* **Document text**:
- The Washington Times - Friday, August 4, 2000

DEARBORN, Mich. Ford Motor Co. isn't saying exactly how it plans to wring better fuel economy out of the 800,000 sport utility vehicles it sells every year.
But years of industry research into high-mileage vehicles suggest that much of Ford's gains will come from putting its SUVs on a diet and giving them updated engines and transmissions. The trick will be to do so without affecting the power, size and prices that American consumers demand.
"Right now, fuel economy doesn't sell SUVs," said Jim Hall, an industry analyst with AutoPacific. "What [Ford] is hoping is they can get fuel economy as a reason to buy, with all the equity power and space you expect."
The SUVs that have pulled Ford, General Motors Corp. and the Chrysler side of DaimlerChrysler AG to record profits in the last decade are some of the most gas-guzzling personal vehicles in the world. In the United States, the typical combination of a 2-ton SUV with a V-8 engine and an automatic transmission is designed to maximize interior space and acceleration, not gas mileage.

* **Provided information**:
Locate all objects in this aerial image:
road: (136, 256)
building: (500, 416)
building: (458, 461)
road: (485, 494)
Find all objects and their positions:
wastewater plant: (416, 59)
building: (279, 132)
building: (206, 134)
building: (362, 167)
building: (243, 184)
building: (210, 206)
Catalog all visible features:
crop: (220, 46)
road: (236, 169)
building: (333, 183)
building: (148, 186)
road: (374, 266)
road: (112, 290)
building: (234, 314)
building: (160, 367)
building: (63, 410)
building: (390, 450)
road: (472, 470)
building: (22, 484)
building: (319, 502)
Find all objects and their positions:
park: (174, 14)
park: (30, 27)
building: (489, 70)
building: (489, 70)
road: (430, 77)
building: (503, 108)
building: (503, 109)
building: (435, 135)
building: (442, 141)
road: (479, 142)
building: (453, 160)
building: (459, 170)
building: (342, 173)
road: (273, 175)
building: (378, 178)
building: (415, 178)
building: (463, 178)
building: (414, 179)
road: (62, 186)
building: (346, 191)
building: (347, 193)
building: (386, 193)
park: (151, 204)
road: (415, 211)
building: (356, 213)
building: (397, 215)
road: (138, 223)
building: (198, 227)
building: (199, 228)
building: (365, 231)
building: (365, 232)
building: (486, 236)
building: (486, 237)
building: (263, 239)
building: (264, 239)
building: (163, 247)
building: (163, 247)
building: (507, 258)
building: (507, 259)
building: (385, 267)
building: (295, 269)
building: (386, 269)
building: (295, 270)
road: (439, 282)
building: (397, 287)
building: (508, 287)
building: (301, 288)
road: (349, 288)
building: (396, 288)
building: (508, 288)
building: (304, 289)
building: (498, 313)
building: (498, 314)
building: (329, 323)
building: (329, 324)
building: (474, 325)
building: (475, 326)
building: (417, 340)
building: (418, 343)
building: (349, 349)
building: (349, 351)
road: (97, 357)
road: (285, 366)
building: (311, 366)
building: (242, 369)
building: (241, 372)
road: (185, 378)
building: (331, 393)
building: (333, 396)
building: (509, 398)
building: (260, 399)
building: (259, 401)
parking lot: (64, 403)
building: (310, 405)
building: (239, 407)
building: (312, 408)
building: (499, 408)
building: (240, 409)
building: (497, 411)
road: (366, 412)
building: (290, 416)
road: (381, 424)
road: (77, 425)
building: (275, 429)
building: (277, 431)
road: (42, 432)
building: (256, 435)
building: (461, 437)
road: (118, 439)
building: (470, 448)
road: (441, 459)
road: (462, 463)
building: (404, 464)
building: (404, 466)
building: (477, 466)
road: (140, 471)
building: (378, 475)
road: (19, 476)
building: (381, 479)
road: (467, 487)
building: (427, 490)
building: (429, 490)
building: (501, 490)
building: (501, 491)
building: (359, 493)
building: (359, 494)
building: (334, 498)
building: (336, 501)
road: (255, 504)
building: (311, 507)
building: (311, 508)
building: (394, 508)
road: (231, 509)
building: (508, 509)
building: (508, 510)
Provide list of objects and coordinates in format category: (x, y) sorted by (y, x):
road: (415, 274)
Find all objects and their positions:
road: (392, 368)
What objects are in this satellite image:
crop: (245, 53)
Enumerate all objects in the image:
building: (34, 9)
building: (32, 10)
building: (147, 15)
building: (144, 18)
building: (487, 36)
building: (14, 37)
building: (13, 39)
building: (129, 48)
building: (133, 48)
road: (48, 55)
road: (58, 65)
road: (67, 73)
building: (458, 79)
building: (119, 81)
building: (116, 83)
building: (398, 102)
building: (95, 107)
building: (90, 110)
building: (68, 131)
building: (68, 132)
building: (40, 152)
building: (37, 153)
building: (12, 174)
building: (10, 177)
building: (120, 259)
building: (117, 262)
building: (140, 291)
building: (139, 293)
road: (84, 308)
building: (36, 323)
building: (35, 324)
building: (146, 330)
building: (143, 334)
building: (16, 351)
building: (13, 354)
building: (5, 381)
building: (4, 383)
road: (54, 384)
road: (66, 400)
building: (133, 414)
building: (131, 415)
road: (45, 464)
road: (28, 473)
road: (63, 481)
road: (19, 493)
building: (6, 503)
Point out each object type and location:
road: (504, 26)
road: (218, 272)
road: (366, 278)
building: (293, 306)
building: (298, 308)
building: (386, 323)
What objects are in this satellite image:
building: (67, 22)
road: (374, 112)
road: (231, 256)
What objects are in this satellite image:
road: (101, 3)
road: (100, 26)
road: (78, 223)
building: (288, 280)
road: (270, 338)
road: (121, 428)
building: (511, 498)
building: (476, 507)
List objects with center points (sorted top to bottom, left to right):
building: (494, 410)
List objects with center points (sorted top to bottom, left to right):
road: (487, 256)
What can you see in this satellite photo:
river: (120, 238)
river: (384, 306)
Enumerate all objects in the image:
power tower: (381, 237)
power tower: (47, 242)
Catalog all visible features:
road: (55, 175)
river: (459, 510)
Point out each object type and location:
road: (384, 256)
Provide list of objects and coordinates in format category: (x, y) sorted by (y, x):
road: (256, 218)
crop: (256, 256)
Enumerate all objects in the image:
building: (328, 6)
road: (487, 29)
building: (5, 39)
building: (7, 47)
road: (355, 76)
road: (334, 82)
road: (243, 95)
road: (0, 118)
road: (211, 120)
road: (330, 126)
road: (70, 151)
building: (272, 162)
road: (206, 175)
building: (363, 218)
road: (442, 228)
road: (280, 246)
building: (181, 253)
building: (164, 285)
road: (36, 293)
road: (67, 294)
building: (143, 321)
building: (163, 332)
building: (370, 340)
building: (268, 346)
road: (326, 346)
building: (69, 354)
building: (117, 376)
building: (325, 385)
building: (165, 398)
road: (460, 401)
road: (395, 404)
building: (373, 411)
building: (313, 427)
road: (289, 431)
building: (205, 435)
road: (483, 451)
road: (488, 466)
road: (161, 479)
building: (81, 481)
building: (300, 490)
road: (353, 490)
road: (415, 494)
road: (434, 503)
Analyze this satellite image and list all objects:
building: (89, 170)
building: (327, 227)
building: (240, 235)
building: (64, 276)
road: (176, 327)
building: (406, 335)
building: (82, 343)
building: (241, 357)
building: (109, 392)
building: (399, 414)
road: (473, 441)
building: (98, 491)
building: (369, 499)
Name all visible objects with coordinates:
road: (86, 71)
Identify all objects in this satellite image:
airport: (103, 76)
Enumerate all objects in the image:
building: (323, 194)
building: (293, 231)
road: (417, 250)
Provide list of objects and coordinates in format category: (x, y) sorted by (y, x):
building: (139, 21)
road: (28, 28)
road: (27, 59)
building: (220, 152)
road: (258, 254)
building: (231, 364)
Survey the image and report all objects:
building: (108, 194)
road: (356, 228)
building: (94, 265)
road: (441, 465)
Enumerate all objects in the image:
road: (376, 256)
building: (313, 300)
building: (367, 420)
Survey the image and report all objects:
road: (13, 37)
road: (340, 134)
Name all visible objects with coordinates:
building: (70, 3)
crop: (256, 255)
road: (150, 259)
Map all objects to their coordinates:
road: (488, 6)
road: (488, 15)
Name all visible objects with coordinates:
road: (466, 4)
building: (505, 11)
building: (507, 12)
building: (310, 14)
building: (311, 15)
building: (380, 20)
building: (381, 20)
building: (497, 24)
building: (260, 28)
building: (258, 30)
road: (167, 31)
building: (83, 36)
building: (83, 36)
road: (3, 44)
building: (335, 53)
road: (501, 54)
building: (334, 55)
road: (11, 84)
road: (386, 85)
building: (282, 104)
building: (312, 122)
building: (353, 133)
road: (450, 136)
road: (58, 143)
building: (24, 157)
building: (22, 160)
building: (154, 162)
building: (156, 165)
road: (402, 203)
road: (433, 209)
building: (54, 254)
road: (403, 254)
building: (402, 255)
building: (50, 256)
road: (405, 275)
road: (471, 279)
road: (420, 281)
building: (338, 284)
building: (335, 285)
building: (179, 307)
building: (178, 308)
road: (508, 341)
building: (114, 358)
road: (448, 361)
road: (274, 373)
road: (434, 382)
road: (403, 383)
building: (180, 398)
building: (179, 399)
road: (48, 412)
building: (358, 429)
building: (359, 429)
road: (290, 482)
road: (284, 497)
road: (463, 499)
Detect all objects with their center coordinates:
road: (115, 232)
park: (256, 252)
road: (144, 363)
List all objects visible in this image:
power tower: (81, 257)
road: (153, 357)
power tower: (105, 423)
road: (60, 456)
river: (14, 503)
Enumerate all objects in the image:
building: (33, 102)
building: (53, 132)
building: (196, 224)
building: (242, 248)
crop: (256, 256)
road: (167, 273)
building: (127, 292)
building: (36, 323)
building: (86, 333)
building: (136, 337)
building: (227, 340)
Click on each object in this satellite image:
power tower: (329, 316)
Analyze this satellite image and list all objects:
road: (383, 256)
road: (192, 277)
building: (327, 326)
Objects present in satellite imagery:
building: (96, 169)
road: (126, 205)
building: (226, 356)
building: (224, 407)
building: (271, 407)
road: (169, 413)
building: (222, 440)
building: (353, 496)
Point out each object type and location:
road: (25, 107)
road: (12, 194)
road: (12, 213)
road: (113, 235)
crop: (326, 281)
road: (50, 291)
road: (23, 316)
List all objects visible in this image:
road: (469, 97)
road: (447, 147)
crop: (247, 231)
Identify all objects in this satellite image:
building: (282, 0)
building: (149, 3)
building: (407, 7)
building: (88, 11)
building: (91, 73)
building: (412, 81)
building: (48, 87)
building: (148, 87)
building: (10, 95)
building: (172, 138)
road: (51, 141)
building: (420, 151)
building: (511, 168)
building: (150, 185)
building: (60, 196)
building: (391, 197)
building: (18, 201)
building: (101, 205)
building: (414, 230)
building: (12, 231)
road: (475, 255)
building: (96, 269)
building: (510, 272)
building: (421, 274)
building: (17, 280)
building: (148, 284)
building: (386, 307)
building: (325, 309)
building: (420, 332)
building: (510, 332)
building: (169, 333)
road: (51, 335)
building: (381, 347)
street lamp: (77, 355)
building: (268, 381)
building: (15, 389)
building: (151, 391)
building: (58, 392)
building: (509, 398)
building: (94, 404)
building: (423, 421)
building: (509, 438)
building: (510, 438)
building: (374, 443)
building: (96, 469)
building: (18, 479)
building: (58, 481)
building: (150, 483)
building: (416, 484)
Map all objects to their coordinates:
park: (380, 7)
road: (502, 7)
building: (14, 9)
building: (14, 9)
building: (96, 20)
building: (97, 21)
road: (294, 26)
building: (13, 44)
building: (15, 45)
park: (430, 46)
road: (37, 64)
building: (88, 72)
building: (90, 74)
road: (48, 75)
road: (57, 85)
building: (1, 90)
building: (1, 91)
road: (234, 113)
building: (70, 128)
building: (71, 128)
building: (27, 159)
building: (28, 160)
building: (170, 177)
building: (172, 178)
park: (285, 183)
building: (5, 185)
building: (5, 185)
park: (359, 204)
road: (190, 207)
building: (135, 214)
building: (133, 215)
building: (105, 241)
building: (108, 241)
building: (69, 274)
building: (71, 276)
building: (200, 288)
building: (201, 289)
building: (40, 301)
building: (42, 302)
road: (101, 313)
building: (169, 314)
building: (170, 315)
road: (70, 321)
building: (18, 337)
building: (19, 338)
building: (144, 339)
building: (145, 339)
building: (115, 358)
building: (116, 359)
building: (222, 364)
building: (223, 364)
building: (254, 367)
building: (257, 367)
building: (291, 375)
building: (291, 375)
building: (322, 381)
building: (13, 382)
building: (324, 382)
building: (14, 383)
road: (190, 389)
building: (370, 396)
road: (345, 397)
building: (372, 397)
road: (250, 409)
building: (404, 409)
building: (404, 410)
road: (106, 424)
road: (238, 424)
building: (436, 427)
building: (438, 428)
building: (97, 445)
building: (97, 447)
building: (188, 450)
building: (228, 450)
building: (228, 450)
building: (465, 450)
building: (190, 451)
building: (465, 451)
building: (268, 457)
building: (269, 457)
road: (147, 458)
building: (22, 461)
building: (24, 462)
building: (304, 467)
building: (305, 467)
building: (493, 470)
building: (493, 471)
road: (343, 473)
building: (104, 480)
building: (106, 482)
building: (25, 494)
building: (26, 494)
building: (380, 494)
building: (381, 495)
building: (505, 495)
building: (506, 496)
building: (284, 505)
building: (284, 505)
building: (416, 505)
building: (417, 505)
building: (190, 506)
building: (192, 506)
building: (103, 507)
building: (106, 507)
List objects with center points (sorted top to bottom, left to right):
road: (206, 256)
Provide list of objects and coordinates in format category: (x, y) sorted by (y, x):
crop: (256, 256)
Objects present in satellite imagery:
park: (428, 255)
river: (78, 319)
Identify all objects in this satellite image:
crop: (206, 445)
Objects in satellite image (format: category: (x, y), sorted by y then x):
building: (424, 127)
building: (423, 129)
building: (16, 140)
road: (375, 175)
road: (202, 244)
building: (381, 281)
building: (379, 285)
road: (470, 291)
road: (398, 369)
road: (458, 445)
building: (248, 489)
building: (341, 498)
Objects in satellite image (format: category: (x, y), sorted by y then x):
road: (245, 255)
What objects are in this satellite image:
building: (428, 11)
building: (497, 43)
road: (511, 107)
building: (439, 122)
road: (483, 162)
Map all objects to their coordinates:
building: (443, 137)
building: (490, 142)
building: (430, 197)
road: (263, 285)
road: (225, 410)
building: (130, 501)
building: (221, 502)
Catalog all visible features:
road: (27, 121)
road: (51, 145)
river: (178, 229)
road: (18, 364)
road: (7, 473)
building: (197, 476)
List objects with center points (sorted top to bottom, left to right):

* **Work order 1**:
Answer these questions from the article on Ford's SUV fuel economy:
(a) How many sport utility vehicles does Ford sell every year?
(b) Which company employs Jim Hall as an industry analyst?
(c) In the typical U.S. SUV combination, how heavy is the vehicle and what engine does it have?
* **Work order 2**:
Using the article on Ford's SUV fuel economy, explain why the typical SUV sold in the United States gets poor gas mileage.

* **Output 1**:
(a) 800,000.
(b) AutoPacific.
(c) It weighs 2 tons and has a V-8 engine.

* **Output 2**:
The typical U.S. pairing of a 2-ton SUV, a V-8 engine and an automatic transmission is designed to maximize interior space and acceleration, not gas mileage.